What’s more, with a tiny house built on a standard 16-foot trailer bed, they can rent a truck, pick up their home, and move to the mountains for the summer, escaping hurricane season and seeking out less sweltering climes where they can live without air conditioning. In the long run, they can also figure out a work schedule that allows them to summer with friends who own farmland in North Carolina, Tennesssee, Georgia, or the South Carolina Upstate and help tend to their farms. For Tremols and Baele, migrant labor is the dream.
Once the house is completed, there will still be a few practical considerations to figure out. The pair need to be able to connect to a city water line or a well for plumbing, and they will need to find a place to plug in for electricity until they can afford solar panels. For the time being, though, they need building supplies and a workshop.

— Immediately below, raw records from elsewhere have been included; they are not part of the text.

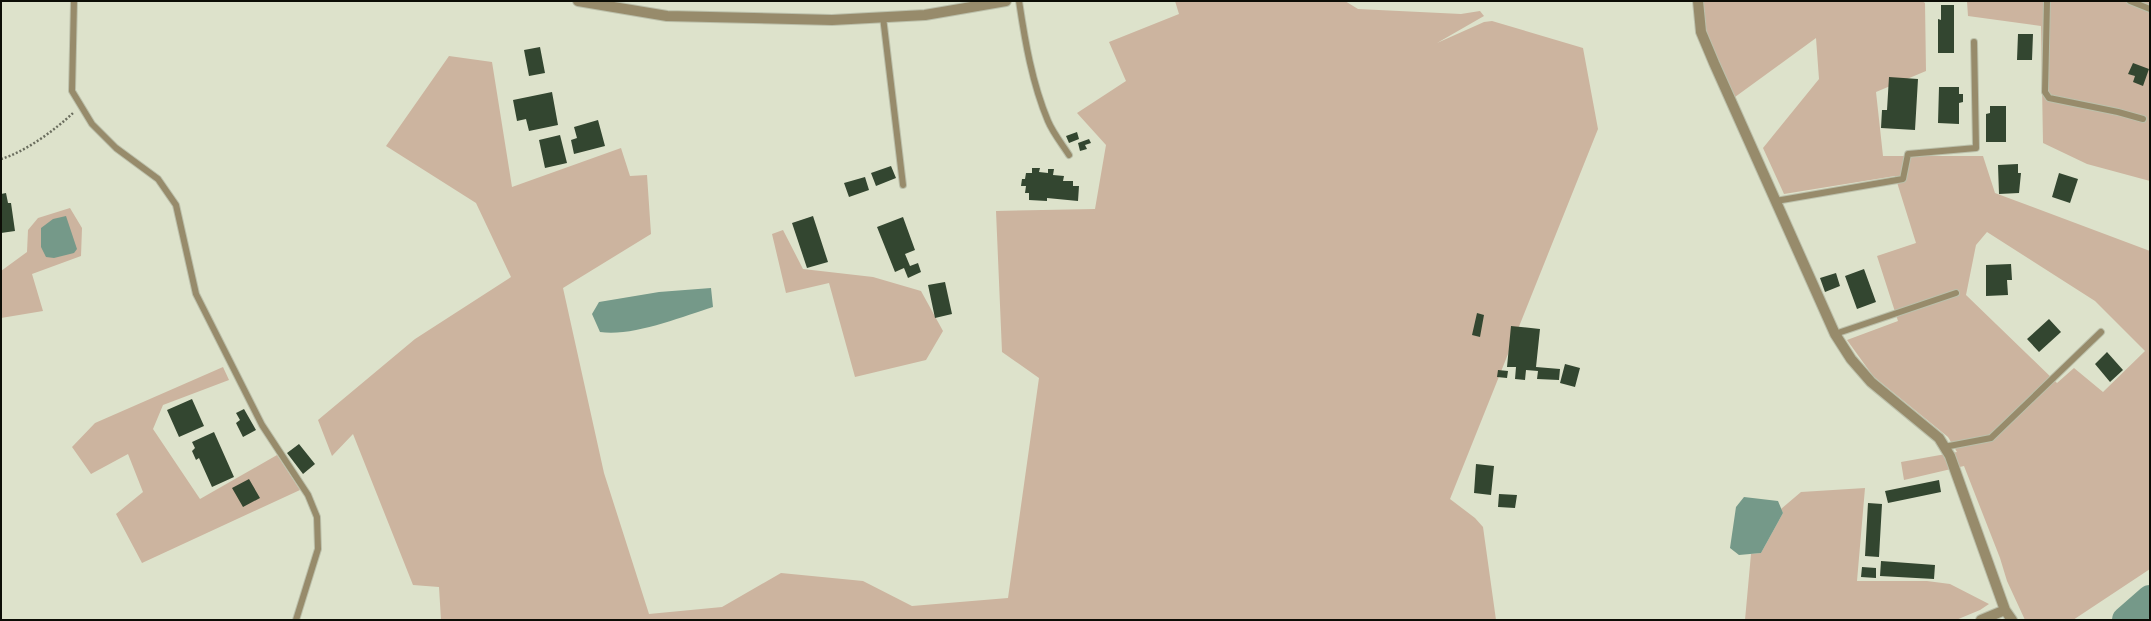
<svg xmlns="http://www.w3.org/2000/svg" width="2151" height="621" font-family="'Exo 2',sans-serif">
<style>
.green{fill:#ccb49f;fill-rule:evenodd}
.water{fill:#759989}
.lines{fill:none;stroke-linecap:round;stroke-linejoin:round}
.river{stroke:#759989;stroke-width:28}
.building{fill:#334630}
.service-casing{stroke:#bcc0ab;stroke-width:8}
.minor-casing{stroke:#bcc0ab;stroke-width:12}
.path{stroke:#6b6e5f;stroke-width:2.5;stroke-dasharray:2 2;stroke-linecap:butt}
.service{stroke:#978b6b;stroke-width:6}
.minor{stroke:#978b6b;stroke-width:10}
</style>
<rect width="100%" height="100%" fill="#dde2cb"/>
<!-- green -->
<path class="green" d="M1175 1H1345L1358 9 1461 14 1480 11 1484 16 1437 43 1484 22 1492 21 1583 48 1598 129 1450 499 1475 518 1483 527 1496 620H441L439 587 413 585 353 434 332 456 318 420 415 339 511 277 476 203 386 146 449 56 492 62 512 187 621 148 630 176 647 175 651 234 563 288 604 473 649 614 722 607 781 573 863 581 912 606 1008 598 1039 378 1002 352 996 211 1095 209 1106 145 1077 113 1126 81 1109 42 1179 14Z
M1702 1H1922L1925 3 1926 71 1876 92 1883 156H1983L1995 193 2150 251V569L2073 620H2025L2007 581 2000 558 1964 466 1904 480 1901 462 1957 452 1948 437 1873 376 1847 340 1898 321 1877 256 1916 243 1895 176 1784 194 1763 148 1819 79 1816 38 1735 97 1705 30ZM1987 232 2095 301 2145 351 2103 392 2074 368 2057 383 1966 295 1976 245Z
M1967 1H2150V181L2087 164 2043 143 2041 26 1968 16Z
M70 208 82 228 81 256 32 274 43 311 1 318V271L27 252 28 230 38 218Z
M783 230 803 269 873 277 921 291 943 331 926 360 855 377 829 283 786 293 772 234Z
M223 367 229 380 163 405 153 429 200 499 277 455 300 490 142 563 116 514 143 492 128 454 91 474 72 447 95 423Z
M1865 488 1857 581H1927L1950 584 1989 604 1980 610 1956 620H1745L1751 554 1761 553 1783 513 1781 509 1801 492Z"/>
<!-- water -->
<path class="water" d="M66 216 77 249 74 253 54 258 46 257 41 247V228L53 219Z
M711 288 713 307C681 317 632 337 600 332L592 314 599 302 659 292Z
M1744 497 1778 501 1783 513 1761 553 1739 555 1730 548 1736 507Z"/>
<g class="lines">
<!-- river -->
<path class="river" d="M2126 620 2150 599"/>
</g>
<!-- building -->
<path class="building" d="M1941 5H1954V53H1938V19L1941 20Z
M2018 34H2033L2032 60H2017Z
M540 47 545 73 529 76 524 50Z
M2133 63 2149 69 2143 86 2133 82 2135 76 2128 74Z
M1889 77 1918 79 1915 130 1881 128 1882 110H1887Z
M1939 87H1959V94H1963V102L1959 103V124L1938 123Z
M552 92 558 125 529 131 526 119 517 121 513 100Z
M1990 106H2006V142H1986V114L1990 113Z
M598 120 605 146 574 154 571 140 577 138 574 127Z
M1077 132 1079 139 1069 143 1066 136Z
M560 135 567 163 545 168 539 140Z
M1089 139 1091 143 1085 145 1087 149 1080 151 1078 143Z
M2018 164V173H2021L2019 193 1999 194 1998 165Z
M891 166 896 178 876 186 871 173Z
M1032 168H1040L1039 172 1048 173V169H1054L1053 175 1064 176 1063 181H1073V186H1079L1078 201 1047 198V201L1029 200V193H1025L1026 186H1021L1022 179H1025L1026 173H1032Z
M2059 173 2078 179 2070 203 2052 197Z
M865 177 869 190 849 197 844 183Z
M6 193 8 203H11L15 231 1 233V194Z
M813 216 828 262 807 268 792 223Z
M903 217 915 250 905 254 910 266 918 263 921 272 908 278 904 268 895 272 877 227Z
M2011 264 2012 280H2007L2008 295 1986 296V265Z
M1864 269 1876 302 1857 309 1845 276Z
M1836 273 1840 286 1825 292 1820 278Z
M945 282 952 314 935 318 928 285Z
M1477 313 1484 315 1480 337 1472 335Z
M2049 319 2061 332 2039 352 2027 339Z
M1511 326 1540 329 1536 367 1560 369 1559 380 1537 379 1538 371 1526 370 1525 380 1515 379 1516 367H1507Z
M2107 352 2123 370 2110 382 2095 364Z
M1565 364 1580 368 1575 387 1560 383Z
M1498 370 1508 371 1507 378 1497 377Z
M192 399 204 426 179 437 167 410Z
M244 409 256 430 243 437 236 423 240 420 236 413Z
M214 432 234 477 212 487 199 458 196 460 192 451 195 448 192 442Z
M299 444 315 464 303 474 287 453Z
M1476 464 1494 466 1491 495 1474 493Z
M249 479 260 498 243 507 232 488Z
M1939 480 1941 492 1888 503 1885 491Z
M1499 494 1517 495 1515 508 1498 507Z
M1868 503 1882 504 1879 557 1865 556Z
M1881 561 1935 565 1934 579 1880 576Z
M1862 567 1876 568V578L1861 577Z"/>
<g class="lines">
<defs>
<path id="service" d="M74 1 72 91 92 124 116 148 158 179 176 205 196 294 262 425 308 495 317 517 318 549 296 620
M1019 1C1025 41 1032 83 1048 121 1053 133 1062 144 1069 155
M2047 1 2045 92 2049 98 2118 112 2143 119
M2130 1 2150 9
M883 17 903 185
M1776 201 1903 179 1908 154 1976 148 1974 42
M1835 334 1956 293
M1944 447 1991 438 2101 332"/>
<path id="minor" d="M578 1 667 16 832 20 925 15 1006 1
M1698 1 1701 32 1714 63 1835 334 1851 359 1871 382 1939 438 1950 456 2005 610 2012 620
M1981 620 2005 610"/>
</defs>
<!-- service casing -->
<use href="#service" class="service-casing"/>
<!-- minor casing -->
<use href="#minor" class="minor-casing"/>
<!-- path -->
<path class="path" d="M1 159C25 152 55 130 73 113"/>
<!-- service -->
<use href="#service" class="service"/>
<!-- minor -->
<use href="#minor" class="minor"/>
</g>
<!-- border -->
<rect width="2151" height="621" fill="none" stroke="#0c0d06" stroke-width="4"/>
</svg>
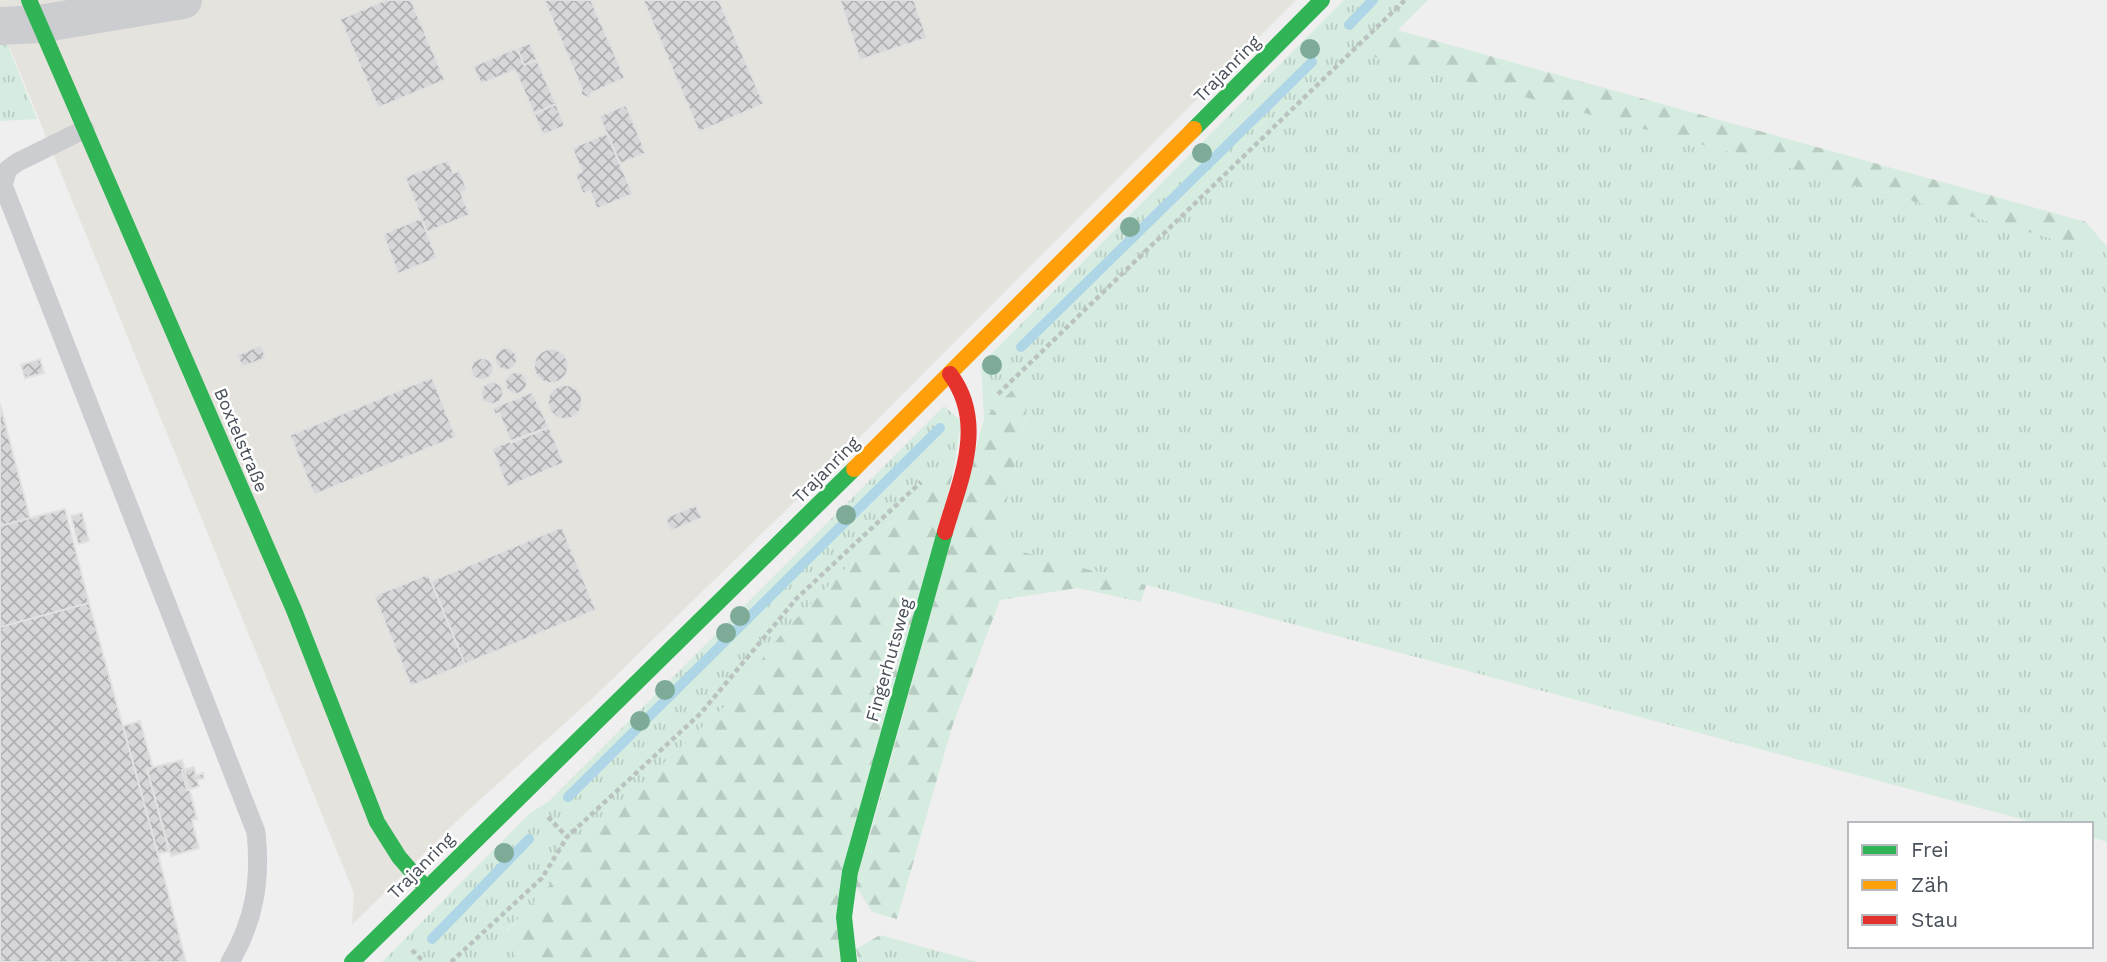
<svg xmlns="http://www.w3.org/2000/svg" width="2107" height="962" viewBox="0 0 2107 962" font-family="'Work Sans',sans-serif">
<defs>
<pattern id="grass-tufts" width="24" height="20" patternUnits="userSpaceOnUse" patternTransform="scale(1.75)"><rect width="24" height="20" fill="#d6ece0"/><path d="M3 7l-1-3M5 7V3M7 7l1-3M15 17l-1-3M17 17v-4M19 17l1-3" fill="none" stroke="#b9ccc2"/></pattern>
<pattern id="forest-firs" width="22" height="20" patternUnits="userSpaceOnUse" patternTransform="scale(1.75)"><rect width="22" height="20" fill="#d6ece0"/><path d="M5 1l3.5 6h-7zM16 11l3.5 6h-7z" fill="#b9ccc2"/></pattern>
<pattern id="building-cross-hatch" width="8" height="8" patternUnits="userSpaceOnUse" patternTransform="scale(1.75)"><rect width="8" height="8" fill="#d7d7d9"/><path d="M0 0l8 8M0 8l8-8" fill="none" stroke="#b0b1b3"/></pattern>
</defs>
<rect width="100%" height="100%" fill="#f0efef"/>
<path fill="#e5e3dd" d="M0,0H1296L818,479L596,695L461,817L352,925L354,893L6,38H0Z"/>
<path fill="url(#grass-tufts)" d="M1344,0H1428L1372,56L2107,253V842L2091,837V824H2040L997,545L1033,383L1014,388L984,419L981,364Z
M0,38H5L37,119L0,121Z
M944,406L961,421L954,468L897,517L783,632L728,703L505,932L517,962H382L529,814L549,801Z
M880,935L978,962H886Z"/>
<path fill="url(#forest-firs)" d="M1397,30L2086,222L2107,247V253L1371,56Z
M1033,382L997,545L1146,585L1141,602L1078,588L1000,600L952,727L897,919L872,912L856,886L984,419L1014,388Z
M954,468L840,962H517L505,933L548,887L593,829L728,703L783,632L897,517Z
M880,935L886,962H859L856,949Z"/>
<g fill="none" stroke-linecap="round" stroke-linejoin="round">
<path stroke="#aed6e7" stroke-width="10" d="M1349,25L1373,0
M1021,347L1312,62
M568,797L940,428
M432,939L529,839"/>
</g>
<path fill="url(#building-cross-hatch)" stroke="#e1e1e2" stroke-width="2" d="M385,0H411L445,80L378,108L340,19Z
M544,0H591L625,78L591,93L589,98L580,95L582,89Z
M643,0H719L764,104L699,132Z
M840,0H914L927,38L860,60Z
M530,43L537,60L524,65L517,48Z
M517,48L524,65L537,60L556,104L534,114L515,70L481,84L473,66Z
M556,104L565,126L543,135L534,114Z
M626,105L646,153L620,164L599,116Z
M607,133L633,194L597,209L590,191L583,194L575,175L582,172L572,148Z
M448,160L453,173L460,171L467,190L461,193L470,215L427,232L405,177Z
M421,218L437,258L398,274L383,234Z
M261,345L266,358L242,367L237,355Z
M495 359a11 11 0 1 1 22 0a11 11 0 1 1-22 0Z
M534 366a17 17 0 1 1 34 0a17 17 0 1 1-34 0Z
M471 369a11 11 0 1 1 22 0a11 11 0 1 1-22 0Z
M40,359L44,373L25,378L21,365Z
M505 383a11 11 0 1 1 22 0a11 11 0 1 1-22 0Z
M432,377L456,437L314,495L290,435Z
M481 393a11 11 0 1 1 22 0a11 11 0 1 1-22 0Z
M548 402a17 17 0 1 1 34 0a17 17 0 1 1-34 0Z
M532,392L549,427L511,443L499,413L495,415L493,408Z
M0,404L30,518L0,526Z
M549,427L564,463L507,487L492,448Z
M696,505L702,518L671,531L665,518Z
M65,509L89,603L0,627V526Z
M82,513L89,541L78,544L71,516Z
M562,527L596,610L465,664L431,581Z
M428,574L465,664L411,686L374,596Z
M89,603L158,854L186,962H0V627Z
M140,721L153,768L147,769L169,851L158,854L123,726Z
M182,760L197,819L192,820L199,848L171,856L147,769Z
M194,767L196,776L203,773L204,778L197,780L199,786L187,790L182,770Z"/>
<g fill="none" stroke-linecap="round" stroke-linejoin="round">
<path stroke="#bac3c1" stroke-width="4.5" stroke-dasharray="5 3.5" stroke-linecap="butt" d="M998,394L1405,0
M548,817L567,837
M412,950L424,962
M451,962L542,878L567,837L701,713L797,598L921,482"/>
<path stroke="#cbcdd0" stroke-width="19" d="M85,129L18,162L8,169L3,185L256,832C261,879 255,920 230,962"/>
<path stroke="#cbcdd0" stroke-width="38" d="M0,26L39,24L183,0"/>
<path stroke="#30b455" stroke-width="16" d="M29,0L294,610L377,822L399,857L426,888
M1194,129L1322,0
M352,962L854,469
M849,962L844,917L850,872L945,532"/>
<path stroke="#ff9f0a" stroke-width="16" d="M854,469L1194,129"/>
<path stroke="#e5322d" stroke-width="16" d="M945,532C960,480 987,423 950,374"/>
</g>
<g fill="#7eab98">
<circle cx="1310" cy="49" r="10"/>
<circle cx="1202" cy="153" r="10"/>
<circle cx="1130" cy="227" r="10"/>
<circle cx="992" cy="365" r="10"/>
<circle cx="846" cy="515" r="10"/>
<circle cx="740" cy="616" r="10"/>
<circle cx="726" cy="633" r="10"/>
<circle cx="665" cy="690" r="10"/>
<circle cx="640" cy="721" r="10"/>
<circle cx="504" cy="853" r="10"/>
</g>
<g text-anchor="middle" stroke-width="5" stroke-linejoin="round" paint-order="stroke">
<g font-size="18" fill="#48505a" stroke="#fff">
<text transform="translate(1227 69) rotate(-45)" y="6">Trajanring</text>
<text transform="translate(241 440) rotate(67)" y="6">Boxtelstraße</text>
<text transform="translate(826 470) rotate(-45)" y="6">Trajanring</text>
<text transform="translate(889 660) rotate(-74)" y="6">Fingerhutsweg</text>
<text transform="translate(421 866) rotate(-45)" y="6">Trajanring</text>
</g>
</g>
<rect x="1848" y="822" width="245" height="126" fill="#ffffff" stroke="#b6b9bd" stroke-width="2"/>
<rect x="1862" y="845" width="35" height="10" fill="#30b455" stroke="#b6b9bd" stroke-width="2"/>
<text x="1911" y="857" font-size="21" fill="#48505a">Frei</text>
<rect x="1862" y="880" width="35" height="10" fill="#ff9f0a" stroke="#b6b9bd" stroke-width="2"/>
<text x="1911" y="892" font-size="21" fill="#48505a">Zäh</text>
<rect x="1862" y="915" width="35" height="10" fill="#e5322d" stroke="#b6b9bd" stroke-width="2"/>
<text x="1911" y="927" font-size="21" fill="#48505a">Stau</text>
</svg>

Enter Rebecca O’Brien, executive director of the nonprofit Sustainable Warehouse. Her organization, which operates out of a 120,000-square-foot former Government Exchange facility at 2650 Carner Ave., is essentially a more proactive version of a Habitat for Humanity ReStore, going out to would-be demolition sites and tearing them apart piece by piece, salvaging and reselling what’s still usable rather than sending it to a landfill. Two years ago, when O’Brien realized she would need a few extra hands to deconstruct a general store in Cross, S.C., a friend recommended that she contact Tremols and Baele, who showed up to work on a volunteer basis.
With little more than a sledgehammer and a crowbar, the crew tore down the store, and an old wall-mounted countertop they found inside went on to have a new life as the bar at Bowens Island Restaurant. (Robert Barber, owner of the restaurant, says, “We’ve got a lot of Rebecca in our building over here.”) The rest of what was still usable went into storage at the warehouse.
Soon afterward, O’Brien struck up an informal arrangement with the two: They would help out with deconstructions from time to time, and she would let them use salvaged materials and take up a corner of the cavernous storage facility with their house-in-progress. O’Brien says this is exactly the type of project she had hoped would take place in her facility. She has a number of regular clients but has gotten a few less-than-enthusiastic responses to her own work.
“Some people are just like, ‘What are you doing? Are you crazy?'” she says. “Well, yeah, I am, but this is what can happen with the crazy. It can turn into a house.”
Part of the charm of the tiny house is its amalgamation of source materials. Two windows are from a house in Awendaw. The interior siding is cypress from a house in Mt. Pleasant’s Old Village. The tin roof will be made from the excess of a house in Ravenel.
The salvage-and-build process is anything but speedy. Old buildings have to be torn down without the assistance of wrecking balls and bulldozers, and nails have to be removed from the wood with a pneumatic de-nailer. Thomas, who is still hunting down pieces and a trailer for his tiny house project, sees this as part of the charm.
“I like that. You get to know each piece as you work on it,” he says “So when it comes time to put it in your house, you’ve already spent time with that before and you know the quality of that piece.” Thomas and Chandler’s house will be a little bit larger than Tremols and Baele’s, as they own a dog and need space for an art studio. Still, it will only be 304 square feet.
If anything, the building and planning of two tiny houses has done the obvious for the four roommates: It has brought them closer together.
“That’s one of the big things for Margaret and me is that we get to put our talents together, and we have a tangible product in the end,” Thomas says. “It’ll be our house, and it’s a product of us. That’s as personal as it gets, I think.”